Christmas Eve three years ago, I got the call at work from the nurse about my test results. We weren’t trying to get pregnant. I’m one of those very fertile people. They had me come in early because I was over 35. And I was happy as could be about our oops baby.
We were working with a skeleton crew, so there were only 5 of us left on the desk. I called the nurse back, and after checking my file and announced that it was “not a viable pregnancy”.
“Sorry?” I was confused. Her tone was nonchalant, perhaps already running late for her holiday plans. I didn’t think I understood her, because what she said didn’t register with the tone she used to say it.
“You’ll need to come in for an ultrasound, but with your levels of…” and I tuned out for a moment trying to connect the dots, my throat burning, tears running down my cheeks, not knowing until that moment how much I loved that baby. I had known for less than two weeks. I heard the last bit, “It is consistent with an ectopic pregnancy.”

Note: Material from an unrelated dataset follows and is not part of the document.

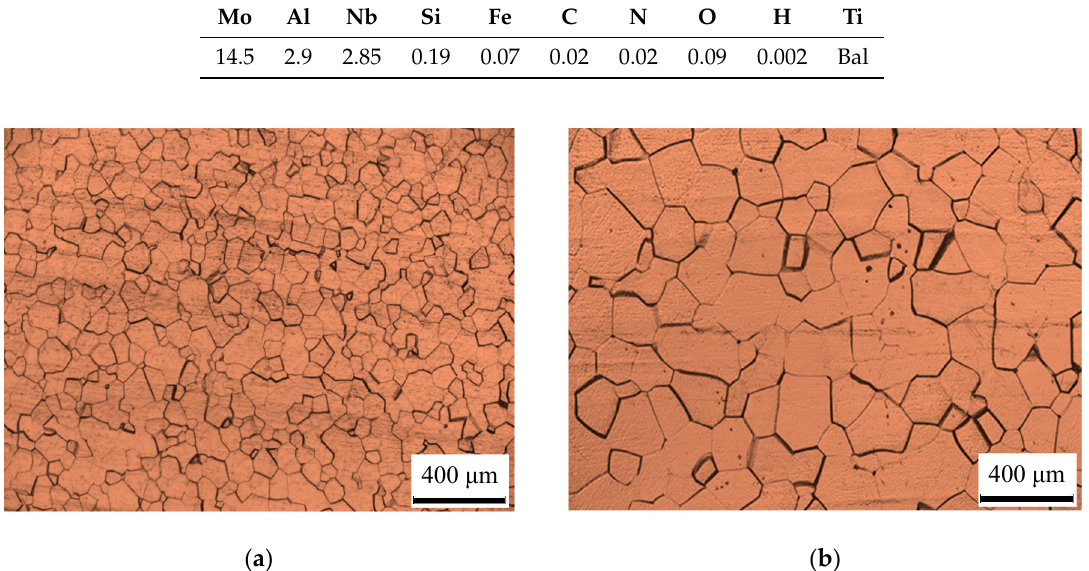
Figure 1. Microstructure of the TB8 titanium alloy after annealing at ( a ) 900 °C and ( b ) 1000 °C for 30 min.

“But you won’t know for certain until I get the ultrasound, right?” My voice became high-pitched something I have always hated and had no control over. I choked back the news, and my homicidal thoughts toward this woman who must have told one too many women this for her to be so casual about it.

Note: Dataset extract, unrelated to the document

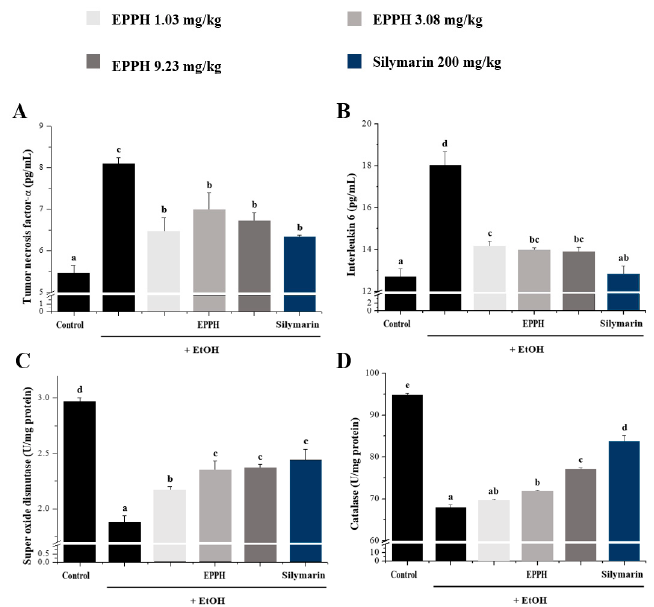
Figure 4. The effect of EPPH on inflammatory markers and lipid metabolism-related markers. Serum levels of ( A ) TNF- α , ( B ) IL-6, ( C ) SOD, and ( D ) CAT in EtOH-induced liver dysfunction in mice. Silymarin is a positive control. The data are expressed as the mean ± SD ( n = 10), and different letters (d > c > b > a) indicate a significant difference at p < 0.05, as determined by Duncan’s multiple-range test.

“There is no way that this is a viable pregnancy. Your levels are too high.”
“None.”
“No.”
“Can I come in now for an ultrasound?” She then explained to me that there was no one around but her, that there was no clinic, nowhere on Christmas eve that I could get an ultrasound. I begged her to just do it herself. She could not, something about liability. I called the hospital and made an appointment the day after Christmas. I asked her if I should take the Progesterone just in case. My levels are so low that it is a certain miscarriage if I don’t take it for the first three months.
“If it makes you feel better.”
I picked it up at the pharmacist, crying while I stood in line. I had to ask him if it would be a problem, being that this was an ectopic, and not viable. I said it, not viable. I wasn’t making much sense, but neither did this. He tapped my hand uncomfortably with his index finger and said that would be fine. Go ahead and take it.

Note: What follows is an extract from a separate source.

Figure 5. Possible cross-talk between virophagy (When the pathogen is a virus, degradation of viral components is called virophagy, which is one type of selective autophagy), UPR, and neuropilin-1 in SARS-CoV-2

I got home that night, and we played Merry Christmas trying to be present for our two kids and not think about it. I had two glasses of wine and a couple of cigarettes after the kids went to bed. They each made me sick, an indecent joke.
The day after Christmas, my stepdaughter was with her mom, and my husband and I had no one to watch my two and a half year old. The three of us trudged off to the appointment.
They stayed in the room with me, as a tech at the hospital, cheery with the Christmas spirit who didn’t fully get why I was there, did the exam.
“There’s the baby.” She said it like the captain of the cheerleading squad. I hated her.
I said nothing, I didn’t cry, I couldn’t speak. How could she be so cavalier.
“Do you want to see the new baby?” she said to my small son. Something clicked in my head. I looked at my husband, afraid to breathe.
“The baby? The baby is in the right place?” I said it, afraid to ask, afraid to hope, afraid to have my son see me get as angry as I felt I’d get. More afraid to let him see me cry.
“Right there. See?” She was confused, and remained so as my husband and I both started to laugh, and cry. My son frantically asking my husband why mommy was crying so hard.
Eight months later, I had a healthy nine pound seven ounce boy.
How does this relate to writing? Don’t let anyone tell you what is viable. Write your story just try to get it down the best way you can, but don’t be defeated just because of what someone who knows better thinks. There will always be better writers than you, but maybe not better ones to write your story. I’m not saying be oblivious, but why not keep hope alive that you have something amazing. Maybe somehow it’s going to work out.
Just maybe everyone else is wrong. Ever have a moment when it all clicked, and for once you were just so damn right? I hope so.